Exelon, which spent $4.5 million in federal lobbying last year, isn’t ready to call it quits. The company is seeking policy changes at the state, regional, and national level “that properly values nuclear energy for the value it provides from an environmental standpoint, from a resilience and reliability standpoint, from a fuel diversity standpoint, and as an economic engine for the communities in and around the plants,” David Fein, Exelon’s vice president for state government affairs, said in an interview.

Part of the problem is that, after decades of stagnation in the nuclear energy sector, Americans simply aren’t engaged in the subject—whether for the technology or against it. “People on both sides of the nuclear debate are graying,” says Eric Epstein, the longtime chair of the watchdog outfit Three Mile Island Alert. “If you attend a nuclear meeting, it reminds you of being at an AARP social function.”

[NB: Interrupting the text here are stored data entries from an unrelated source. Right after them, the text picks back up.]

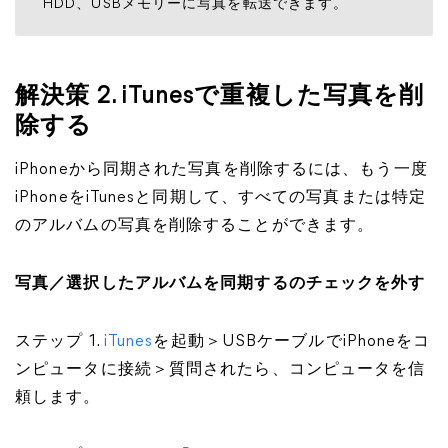
HDD、USBメモリーに写真を転送できます。
解決策 2. iTunesで重複した写真を削
除する
iPhoneから同期された写真を削除するには、もう一度
iPhoneをiTunesと同期して、すべての写真または特定
のアルバムの写真を削除することができます。
写真／選択したアルバムを同期するのチェックを外す
ステップ 1.
iTunes
を起動＞USBケーブルでiPhoneをコ
ンピュータに接続＞質問されたら、コンピュータを信
頼します。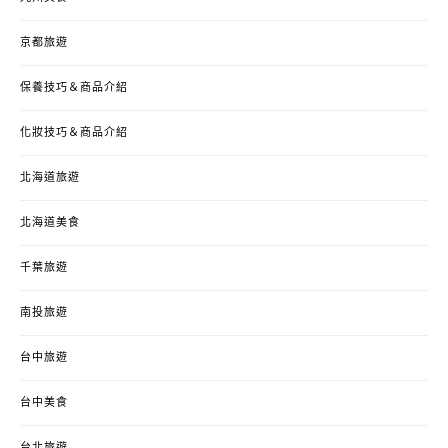
京都旅遊
保養技巧＆商品介紹
化妝技巧＆商品介紹
北海道旅遊
北海道美食
千葉旅遊
南投旅遊
台中旅遊
台中美食
台北旅遊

While the name Three Mile Island may no longer resonate with young Americans, surrounding communities won’t soon forget its presence. When the plant finally closes, crews will remove the spent nuclear fuel from its reactors and store it in long-term storage containers on-site. Then they’ll dismantle and cart off buildings and other infrastructure, some of which is radioactive. The U.S. currently has no final resting place for spent nuclear fuel, with debate and lawsuits continuing to swirl around one possible site, Yucca Mountain in Nevada. As a result, no retired U.S. nuclear power site has ever reached the point where it doesn’t need to be guarded.

“You worry, what will happen if it shuts down?” says Pat Devlin, an otherwise laid-back 36-year-old who works just a few miles north of the island, in Middletown, Pa. A Navy veteran, Devlin and a couple of friends opened Tattered Flag Brewery & Still Works in 2016 on a stretch of downtown Middletown that could use more revitalization. The locale has been a hit with Three Mile Island employees, in part thanks to a smooth-tasting, double India pale ale that Devlin and his partners christened “TMIPA” in honor of their history-making neighbor. “You’re talking about people with some financial freedom that can come to a craft beer bar,” Devlin says, looking regretful. “We’ll obviously see that go along with a couple of other local businesses, which is a shame.”

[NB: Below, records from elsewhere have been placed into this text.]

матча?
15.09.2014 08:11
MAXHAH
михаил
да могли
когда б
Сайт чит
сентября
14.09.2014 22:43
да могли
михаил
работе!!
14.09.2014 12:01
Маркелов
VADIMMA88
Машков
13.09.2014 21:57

Around the corner, Barbara Scull is wondering what the closure will mean for Middletown Public Library. A few years back, the power plant donated a cluster of eight desktop computers as part of its annual gift of technology to the library. On a quiet morning, she walks past them as a couple of senior citizens tap at keyboards and stare into the screens. A sign hanging above their heads reads: “Three Mile Island. Clean. Safe. Reliable.”

Scull points to a shelf of books that explore the complexity of those claims. Reaching past titles such as Three Mile Island: Thirty Minutes to Meltdown and The Nuclear Survival Handbook, she grabs the more academic-sounding Atomic Accidents: A History of Nuclear Meltdowns and Disasters. Scull recalls she would often steer local students who were working on projects about nuclear’s place in America’s energy mix to this corner of the library. “I haven’t had to assist anyone recently,” she says with a sigh. “Even this is drying up.”